In the above-described twinaxial parallel cable described in any one of Appendix 1 to Appendix 3,

wherein the insulating layer may be formed to have a maximum value/minimum value of thicknesses of the insulating layer located at least above and below the two conductors in a range of 0.85 to 1.0 in the oval shape in a range within a length of 5 m.

According to this configuration, the electrical characteristics of the twinaxial parallel cable can be further improved because there is less misalignment in the thickness direction of each conductor.

DESCRIPTION OF THE REFERENCE NUMERALS

- 1 twinaxial parallel wire
- 2 conductor
- 3 insulation layer
- 4 shield tape
- 5 drain wire
- 6 outer coating
- 31, 32 flat portions
- 33, 34 semicircular portion
- 35 groove
- 41 metal layer
- 42 winding start position
- 43 winding finish position
- 44 overlapping portion
- L1 (center-to-center) distance
- L2 short axis
- L3 long axis

Claims

1. A twinaxial parallel cable, comprising: two conductors arranged parallel to each other; an insulating layer formed around the two conductors by extrusion coating; a shield tape wound around the insulating layer while extending longitudinally; a drain wire arranged inside the shield tape; and an outer coating formed to cover the shield tape, wherein a cross section of the insulating layer perpendicular to a longitudinal direction of the twinaxial parallel cable is formed into an oval shape having a long axis that is 1.7 to 2.2 times a length of a short axis, and the insulating layer has a groove in a portion including an intersection of an outline of the insulating layer and a perpendicular bisector of the long axis, wherein the groove is formed to have a depth more than 0.5 times to 0.9 times an outer diameter or a thickness of the drain wire, wherein the drain wire is retained in the groove so that a part of the drain wire protrudes toward the shield tape beyond the insulating layer, and wherein, when a direction in which the two conductors are aligned is defined as a horizontal direction and a direction perpendicular to the horizontal direction is defined as a vertical direction in the cross section, the insulating layer includes flat portions extending in the horizontal direction above and below the two conductors, and semicircular portions on the right and left sides of the two conductors, wherein the shield tape includes an overlapping portion between a winding start position of the shield tape and a winding end position of the shield tape, wherein the overlapping portion is arranged at either of the flat portions, and wherein, the groove is formed at the other of the flat portions at which the overlapping portions are not arranged.

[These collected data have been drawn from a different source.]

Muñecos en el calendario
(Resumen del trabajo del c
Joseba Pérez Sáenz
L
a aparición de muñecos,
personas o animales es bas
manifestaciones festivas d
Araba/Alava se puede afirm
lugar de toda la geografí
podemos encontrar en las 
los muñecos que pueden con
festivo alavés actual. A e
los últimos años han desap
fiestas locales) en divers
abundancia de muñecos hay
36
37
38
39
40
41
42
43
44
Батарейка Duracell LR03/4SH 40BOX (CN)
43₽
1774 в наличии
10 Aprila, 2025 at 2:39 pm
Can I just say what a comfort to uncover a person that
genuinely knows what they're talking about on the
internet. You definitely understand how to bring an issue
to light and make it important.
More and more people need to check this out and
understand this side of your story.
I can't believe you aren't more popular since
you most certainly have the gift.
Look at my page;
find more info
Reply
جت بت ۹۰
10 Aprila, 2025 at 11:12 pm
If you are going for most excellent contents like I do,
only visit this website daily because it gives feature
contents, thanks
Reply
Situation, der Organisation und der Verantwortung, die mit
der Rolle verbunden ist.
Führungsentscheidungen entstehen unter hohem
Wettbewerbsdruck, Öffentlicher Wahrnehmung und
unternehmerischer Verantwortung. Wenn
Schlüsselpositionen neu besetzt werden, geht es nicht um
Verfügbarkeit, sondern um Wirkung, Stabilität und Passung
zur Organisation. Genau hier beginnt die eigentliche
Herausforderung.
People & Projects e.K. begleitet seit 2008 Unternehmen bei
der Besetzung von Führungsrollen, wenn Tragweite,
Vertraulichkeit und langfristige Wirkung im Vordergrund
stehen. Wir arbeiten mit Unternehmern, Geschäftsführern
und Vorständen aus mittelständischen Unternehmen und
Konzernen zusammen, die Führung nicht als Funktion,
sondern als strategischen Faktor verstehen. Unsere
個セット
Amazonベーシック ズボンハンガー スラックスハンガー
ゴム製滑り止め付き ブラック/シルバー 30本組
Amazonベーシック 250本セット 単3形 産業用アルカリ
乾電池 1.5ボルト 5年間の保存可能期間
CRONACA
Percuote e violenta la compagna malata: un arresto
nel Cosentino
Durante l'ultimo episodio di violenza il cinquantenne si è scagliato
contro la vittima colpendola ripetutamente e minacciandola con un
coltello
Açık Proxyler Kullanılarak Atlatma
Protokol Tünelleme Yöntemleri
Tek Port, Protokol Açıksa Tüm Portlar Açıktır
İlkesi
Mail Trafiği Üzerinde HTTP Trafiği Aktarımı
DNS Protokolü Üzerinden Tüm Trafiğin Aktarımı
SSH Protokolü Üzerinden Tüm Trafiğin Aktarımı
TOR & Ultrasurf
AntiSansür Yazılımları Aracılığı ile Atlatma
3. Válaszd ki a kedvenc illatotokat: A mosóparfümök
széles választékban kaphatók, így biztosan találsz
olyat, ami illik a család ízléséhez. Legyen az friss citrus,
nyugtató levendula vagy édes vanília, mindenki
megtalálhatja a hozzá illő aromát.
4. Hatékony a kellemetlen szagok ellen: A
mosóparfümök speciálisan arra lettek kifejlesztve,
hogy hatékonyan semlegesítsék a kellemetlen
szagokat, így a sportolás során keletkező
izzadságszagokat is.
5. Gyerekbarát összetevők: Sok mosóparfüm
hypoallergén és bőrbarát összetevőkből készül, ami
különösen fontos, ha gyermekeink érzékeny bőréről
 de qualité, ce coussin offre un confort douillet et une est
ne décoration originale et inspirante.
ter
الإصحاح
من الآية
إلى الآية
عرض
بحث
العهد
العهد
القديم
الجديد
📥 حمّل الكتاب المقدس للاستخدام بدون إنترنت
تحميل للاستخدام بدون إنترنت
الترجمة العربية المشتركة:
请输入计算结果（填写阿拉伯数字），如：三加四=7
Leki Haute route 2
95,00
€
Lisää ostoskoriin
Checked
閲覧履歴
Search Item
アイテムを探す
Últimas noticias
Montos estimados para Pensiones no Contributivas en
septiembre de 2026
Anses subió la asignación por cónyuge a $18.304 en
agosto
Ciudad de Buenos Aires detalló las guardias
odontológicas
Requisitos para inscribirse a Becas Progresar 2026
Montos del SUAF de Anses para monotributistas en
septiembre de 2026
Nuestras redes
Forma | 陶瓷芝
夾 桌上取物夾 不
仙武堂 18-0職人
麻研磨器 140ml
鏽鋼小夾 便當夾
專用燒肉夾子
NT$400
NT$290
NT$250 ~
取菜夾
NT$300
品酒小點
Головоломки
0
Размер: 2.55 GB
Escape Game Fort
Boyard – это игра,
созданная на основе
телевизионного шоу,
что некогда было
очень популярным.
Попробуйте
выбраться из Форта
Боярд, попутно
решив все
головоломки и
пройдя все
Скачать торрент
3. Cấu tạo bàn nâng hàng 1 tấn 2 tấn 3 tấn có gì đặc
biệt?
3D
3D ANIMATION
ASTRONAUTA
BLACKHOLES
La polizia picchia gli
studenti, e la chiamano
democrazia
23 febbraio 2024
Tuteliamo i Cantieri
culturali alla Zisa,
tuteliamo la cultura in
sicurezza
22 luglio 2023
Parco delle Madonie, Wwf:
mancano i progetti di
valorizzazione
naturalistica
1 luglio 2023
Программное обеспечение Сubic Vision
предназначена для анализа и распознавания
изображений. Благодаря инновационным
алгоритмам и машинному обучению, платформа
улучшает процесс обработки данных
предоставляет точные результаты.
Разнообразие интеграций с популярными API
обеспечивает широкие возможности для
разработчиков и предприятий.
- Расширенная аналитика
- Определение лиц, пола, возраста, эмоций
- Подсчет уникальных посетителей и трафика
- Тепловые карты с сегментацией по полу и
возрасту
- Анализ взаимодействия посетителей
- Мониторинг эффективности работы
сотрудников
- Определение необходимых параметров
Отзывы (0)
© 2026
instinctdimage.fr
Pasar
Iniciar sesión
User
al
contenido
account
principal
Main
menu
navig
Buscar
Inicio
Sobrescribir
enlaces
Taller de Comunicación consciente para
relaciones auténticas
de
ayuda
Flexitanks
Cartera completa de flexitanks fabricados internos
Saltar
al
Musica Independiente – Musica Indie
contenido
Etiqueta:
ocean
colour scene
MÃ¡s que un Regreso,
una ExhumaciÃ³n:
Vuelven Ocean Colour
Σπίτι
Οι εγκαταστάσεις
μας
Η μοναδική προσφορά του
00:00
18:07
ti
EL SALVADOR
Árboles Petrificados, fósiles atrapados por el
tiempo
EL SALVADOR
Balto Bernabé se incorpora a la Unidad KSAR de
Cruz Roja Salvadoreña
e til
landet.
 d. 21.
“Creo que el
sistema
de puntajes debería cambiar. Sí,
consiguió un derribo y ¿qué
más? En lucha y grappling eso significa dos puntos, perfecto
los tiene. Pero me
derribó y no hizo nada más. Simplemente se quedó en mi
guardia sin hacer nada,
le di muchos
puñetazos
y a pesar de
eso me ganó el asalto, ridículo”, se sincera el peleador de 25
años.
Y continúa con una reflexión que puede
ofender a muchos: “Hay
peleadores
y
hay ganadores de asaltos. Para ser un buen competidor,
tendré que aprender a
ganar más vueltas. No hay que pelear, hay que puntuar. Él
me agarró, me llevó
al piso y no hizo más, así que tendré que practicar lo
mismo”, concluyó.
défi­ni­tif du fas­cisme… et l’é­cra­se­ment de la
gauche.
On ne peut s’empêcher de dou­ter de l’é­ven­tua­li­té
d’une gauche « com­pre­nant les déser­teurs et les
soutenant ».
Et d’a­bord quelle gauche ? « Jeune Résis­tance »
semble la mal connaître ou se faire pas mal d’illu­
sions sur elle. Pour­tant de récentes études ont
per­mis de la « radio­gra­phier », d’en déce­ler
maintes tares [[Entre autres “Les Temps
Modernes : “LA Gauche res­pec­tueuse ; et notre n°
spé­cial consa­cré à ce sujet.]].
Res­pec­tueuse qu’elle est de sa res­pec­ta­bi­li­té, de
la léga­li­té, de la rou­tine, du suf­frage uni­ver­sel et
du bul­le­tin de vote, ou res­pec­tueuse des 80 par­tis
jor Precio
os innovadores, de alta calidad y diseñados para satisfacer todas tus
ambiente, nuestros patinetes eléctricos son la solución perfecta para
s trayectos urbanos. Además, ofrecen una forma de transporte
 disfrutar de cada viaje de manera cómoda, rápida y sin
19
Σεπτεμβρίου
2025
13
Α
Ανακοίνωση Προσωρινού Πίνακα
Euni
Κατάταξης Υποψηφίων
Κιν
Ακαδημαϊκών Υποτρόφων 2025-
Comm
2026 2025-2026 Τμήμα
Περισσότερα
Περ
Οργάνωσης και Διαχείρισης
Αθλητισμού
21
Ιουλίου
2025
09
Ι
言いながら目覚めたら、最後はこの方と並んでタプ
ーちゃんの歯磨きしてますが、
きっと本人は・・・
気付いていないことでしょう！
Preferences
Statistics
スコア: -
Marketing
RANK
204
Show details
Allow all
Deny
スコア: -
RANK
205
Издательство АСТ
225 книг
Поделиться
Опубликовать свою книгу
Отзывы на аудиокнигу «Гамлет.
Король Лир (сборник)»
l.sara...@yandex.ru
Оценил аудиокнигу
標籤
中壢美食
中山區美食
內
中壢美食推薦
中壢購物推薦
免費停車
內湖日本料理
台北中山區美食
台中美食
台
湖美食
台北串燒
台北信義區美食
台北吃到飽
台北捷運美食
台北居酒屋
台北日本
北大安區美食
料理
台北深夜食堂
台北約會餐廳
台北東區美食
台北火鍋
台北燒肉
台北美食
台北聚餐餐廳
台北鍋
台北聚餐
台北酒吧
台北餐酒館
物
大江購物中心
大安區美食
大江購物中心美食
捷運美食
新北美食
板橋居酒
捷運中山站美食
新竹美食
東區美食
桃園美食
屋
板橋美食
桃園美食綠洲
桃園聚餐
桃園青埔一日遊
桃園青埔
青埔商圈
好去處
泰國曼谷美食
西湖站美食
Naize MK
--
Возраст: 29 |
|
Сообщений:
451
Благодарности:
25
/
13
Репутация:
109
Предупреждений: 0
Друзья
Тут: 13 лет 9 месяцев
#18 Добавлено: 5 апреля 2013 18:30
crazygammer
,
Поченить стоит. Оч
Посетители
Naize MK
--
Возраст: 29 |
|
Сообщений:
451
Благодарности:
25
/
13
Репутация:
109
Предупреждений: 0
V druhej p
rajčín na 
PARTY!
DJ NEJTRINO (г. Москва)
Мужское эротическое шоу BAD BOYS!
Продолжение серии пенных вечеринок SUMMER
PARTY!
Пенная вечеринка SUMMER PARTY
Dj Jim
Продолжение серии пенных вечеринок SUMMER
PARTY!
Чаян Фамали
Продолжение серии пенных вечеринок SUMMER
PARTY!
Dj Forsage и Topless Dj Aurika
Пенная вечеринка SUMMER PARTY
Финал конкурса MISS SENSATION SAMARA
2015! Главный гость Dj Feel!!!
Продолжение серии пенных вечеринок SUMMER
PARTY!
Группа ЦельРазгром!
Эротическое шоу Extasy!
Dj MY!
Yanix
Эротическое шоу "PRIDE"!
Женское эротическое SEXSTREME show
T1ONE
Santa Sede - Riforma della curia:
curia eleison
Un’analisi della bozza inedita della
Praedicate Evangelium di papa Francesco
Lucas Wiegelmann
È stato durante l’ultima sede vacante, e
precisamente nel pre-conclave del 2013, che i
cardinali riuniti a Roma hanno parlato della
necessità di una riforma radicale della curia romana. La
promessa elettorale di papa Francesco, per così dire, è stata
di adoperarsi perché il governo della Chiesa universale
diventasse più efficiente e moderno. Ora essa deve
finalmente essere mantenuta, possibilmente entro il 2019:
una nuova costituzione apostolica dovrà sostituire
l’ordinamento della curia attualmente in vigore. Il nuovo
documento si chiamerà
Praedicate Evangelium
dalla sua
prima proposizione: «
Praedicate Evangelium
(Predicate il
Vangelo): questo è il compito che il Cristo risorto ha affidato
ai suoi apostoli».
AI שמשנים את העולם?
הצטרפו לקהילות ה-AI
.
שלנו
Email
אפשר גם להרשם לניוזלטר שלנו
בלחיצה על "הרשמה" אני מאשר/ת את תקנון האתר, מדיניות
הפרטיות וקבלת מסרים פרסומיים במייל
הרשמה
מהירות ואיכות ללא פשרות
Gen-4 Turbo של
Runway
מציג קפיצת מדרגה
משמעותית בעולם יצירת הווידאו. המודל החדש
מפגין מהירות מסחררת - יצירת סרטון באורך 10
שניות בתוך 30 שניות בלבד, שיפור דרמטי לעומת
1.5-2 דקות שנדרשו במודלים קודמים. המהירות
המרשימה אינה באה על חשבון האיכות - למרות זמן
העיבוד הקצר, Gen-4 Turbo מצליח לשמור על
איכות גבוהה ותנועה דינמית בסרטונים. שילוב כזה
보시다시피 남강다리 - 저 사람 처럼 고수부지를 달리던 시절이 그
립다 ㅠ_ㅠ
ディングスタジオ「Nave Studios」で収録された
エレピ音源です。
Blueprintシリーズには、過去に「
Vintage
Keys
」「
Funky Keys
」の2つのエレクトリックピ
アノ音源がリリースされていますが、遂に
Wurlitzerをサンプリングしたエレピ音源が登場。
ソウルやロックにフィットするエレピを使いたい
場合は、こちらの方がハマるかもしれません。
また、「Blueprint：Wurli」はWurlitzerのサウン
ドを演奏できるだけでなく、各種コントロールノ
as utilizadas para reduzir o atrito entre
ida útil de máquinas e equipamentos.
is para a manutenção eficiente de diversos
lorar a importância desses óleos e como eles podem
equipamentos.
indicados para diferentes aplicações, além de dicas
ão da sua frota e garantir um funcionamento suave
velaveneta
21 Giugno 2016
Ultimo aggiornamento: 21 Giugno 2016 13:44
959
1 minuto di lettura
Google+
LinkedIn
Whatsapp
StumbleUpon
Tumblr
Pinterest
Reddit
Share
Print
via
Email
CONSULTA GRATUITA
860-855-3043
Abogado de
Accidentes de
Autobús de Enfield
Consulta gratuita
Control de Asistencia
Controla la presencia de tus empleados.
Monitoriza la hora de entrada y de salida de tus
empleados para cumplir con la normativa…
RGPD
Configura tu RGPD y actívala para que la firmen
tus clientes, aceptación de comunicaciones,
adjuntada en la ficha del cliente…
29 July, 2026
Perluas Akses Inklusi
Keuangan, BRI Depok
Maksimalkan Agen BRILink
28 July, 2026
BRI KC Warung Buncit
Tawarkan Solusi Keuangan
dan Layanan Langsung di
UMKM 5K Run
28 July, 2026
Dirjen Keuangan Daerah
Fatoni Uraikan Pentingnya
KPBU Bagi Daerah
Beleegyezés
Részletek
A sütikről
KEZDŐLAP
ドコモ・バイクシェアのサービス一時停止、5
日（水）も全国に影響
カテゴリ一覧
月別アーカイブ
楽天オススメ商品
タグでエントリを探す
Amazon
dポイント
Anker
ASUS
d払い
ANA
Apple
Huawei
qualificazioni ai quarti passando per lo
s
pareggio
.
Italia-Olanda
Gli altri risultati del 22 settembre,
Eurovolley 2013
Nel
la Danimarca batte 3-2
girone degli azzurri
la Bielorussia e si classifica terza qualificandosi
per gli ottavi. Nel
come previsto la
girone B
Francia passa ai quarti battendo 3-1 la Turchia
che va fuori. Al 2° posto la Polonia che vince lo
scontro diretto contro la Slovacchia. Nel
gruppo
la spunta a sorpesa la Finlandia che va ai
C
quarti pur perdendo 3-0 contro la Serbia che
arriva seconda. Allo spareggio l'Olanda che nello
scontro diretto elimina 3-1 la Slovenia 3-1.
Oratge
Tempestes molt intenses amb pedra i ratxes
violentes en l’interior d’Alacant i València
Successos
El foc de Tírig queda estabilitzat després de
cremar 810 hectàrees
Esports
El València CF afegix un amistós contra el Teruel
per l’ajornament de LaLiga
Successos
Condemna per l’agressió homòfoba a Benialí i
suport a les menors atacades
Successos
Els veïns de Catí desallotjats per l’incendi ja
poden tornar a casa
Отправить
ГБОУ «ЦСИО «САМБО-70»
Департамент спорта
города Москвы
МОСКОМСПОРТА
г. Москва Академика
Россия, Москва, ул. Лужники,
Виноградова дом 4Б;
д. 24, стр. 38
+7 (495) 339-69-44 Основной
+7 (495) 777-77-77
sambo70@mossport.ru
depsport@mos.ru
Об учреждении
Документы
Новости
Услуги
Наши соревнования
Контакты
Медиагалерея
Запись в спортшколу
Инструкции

2. The twinaxial parallel cable as claimed in claim 1, wherein a length of the overlapping portion in the horizontal direction is formed to be 0.7 to 1.3 times a length of a distance between centers of the two conductors.

3. The twinaxial parallel cable as claimed in claim 1, wherein the insulating layer is formed to have a maximum value/minimum value of thicknesses of the insulating layer located at least above and below the two conductors in a range of 0.85 to 1.0 in the oval shape in a range within a length of 5 m.